Warfare has many dimensions to it. Most people think about the number of soldiers, ships, aircraft, etc., as being the determining factor in who wins and loses in a war. There are plenty of examples to support that conclusion. In WWII we had inferior tanks compared to the Germans, but — we had a lot of them! Our losses were huge, but they ran out of crews and equipment.
If it is war that we are in today against the coronavirus, then it feels to me like we are on the eve of Pearl Harbor. We saw war coming and we lost the beginning of the war because we didn't take advantage of the time available to become better prepared. I think it is timing that is the critical issue — the application of force, material and resources at the right place and at the right time. Everyone talks about "flattening the curve" but today on the readiness front, we are behind the curve in preparedness.
The role of military intelligence and the intelligence services of the United States is to tell operational people and decision makers what to prepare for, what the enemy is doing or intends to do. Those reports about the coronavirus from our own intelligence services were ignored by the senior leadership of the Trump Administration, See U.S. intelligence reports from January and February warned about a likely pandemic.
I'd say, at a minimum, we are six weeks behind in our preparations for COVID-19 and still not mobilized to take advantage of all the resources available to us. The failure early on, to enact the Defense Production Act is but one example of a missed opportunity to make use of available time. Then, once it was put into place, the failure to use the powers contained in the act to direct industry to begin the manufacture of goods and equipment that are currently desperately needed by our medical communities everywhere, is a prime example
Which brings me to the reason battles and wars are lost.
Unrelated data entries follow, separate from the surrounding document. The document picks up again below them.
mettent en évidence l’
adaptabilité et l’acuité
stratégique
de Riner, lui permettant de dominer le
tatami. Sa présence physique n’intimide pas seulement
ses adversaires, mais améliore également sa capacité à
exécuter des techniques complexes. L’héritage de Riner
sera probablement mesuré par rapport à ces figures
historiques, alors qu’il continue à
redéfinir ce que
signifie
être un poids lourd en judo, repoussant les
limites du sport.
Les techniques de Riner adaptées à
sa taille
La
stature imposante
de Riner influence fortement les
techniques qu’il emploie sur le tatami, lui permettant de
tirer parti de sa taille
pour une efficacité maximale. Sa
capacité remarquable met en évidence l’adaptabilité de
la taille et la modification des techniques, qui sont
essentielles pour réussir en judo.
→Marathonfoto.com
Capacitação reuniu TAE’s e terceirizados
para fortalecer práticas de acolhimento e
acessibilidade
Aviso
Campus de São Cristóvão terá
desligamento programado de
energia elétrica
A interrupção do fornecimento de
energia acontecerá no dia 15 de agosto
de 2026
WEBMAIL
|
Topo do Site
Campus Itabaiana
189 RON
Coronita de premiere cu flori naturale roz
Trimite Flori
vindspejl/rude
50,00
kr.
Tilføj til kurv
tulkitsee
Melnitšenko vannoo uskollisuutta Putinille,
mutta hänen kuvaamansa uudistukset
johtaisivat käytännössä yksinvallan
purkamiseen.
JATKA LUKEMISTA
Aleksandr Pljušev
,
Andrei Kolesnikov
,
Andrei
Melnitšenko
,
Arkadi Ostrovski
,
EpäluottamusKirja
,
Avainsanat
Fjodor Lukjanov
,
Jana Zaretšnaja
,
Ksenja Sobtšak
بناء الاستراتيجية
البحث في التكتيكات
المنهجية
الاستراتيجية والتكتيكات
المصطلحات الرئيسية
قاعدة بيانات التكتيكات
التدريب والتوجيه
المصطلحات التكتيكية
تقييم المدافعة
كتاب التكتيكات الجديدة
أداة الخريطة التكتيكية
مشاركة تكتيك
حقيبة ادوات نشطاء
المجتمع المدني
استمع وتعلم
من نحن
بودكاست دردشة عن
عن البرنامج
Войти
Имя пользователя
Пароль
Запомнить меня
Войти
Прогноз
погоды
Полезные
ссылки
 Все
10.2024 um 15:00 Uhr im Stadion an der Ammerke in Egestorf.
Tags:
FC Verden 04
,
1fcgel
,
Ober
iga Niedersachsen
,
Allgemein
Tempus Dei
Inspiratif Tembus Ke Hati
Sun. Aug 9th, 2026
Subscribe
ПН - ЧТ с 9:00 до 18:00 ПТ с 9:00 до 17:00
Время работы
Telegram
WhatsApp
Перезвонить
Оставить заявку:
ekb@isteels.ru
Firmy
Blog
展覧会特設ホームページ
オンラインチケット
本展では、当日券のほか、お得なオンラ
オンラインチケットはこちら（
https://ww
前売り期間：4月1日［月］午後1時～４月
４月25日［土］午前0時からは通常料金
It is timing! You may have the superior forces, but the decision-making needed to put your forces at the right place, in the right configuration, at the right time is what wins wars.
When I was in charge of the I Corps Tactical Command Center during war games, the G3 (top operations officer for the Corps) would say as he was leaving the command center, "Don't commit the reserve." He was the only one, in concert with the commander, to make that decision. The reserve force is what you have available to you to change the course of the battle. Committing it too early or too late can doom your operation to failure.
I can tell you conclusively, we have waited to long to "commit the reserve." Our ability to substantively influence the coming medical battle has been lost. The virus is going to wash over our medical community like a conquering horde and we'll be picking up the pieces afterward.
As is the case in all lost wars, let the finger-pointing begin!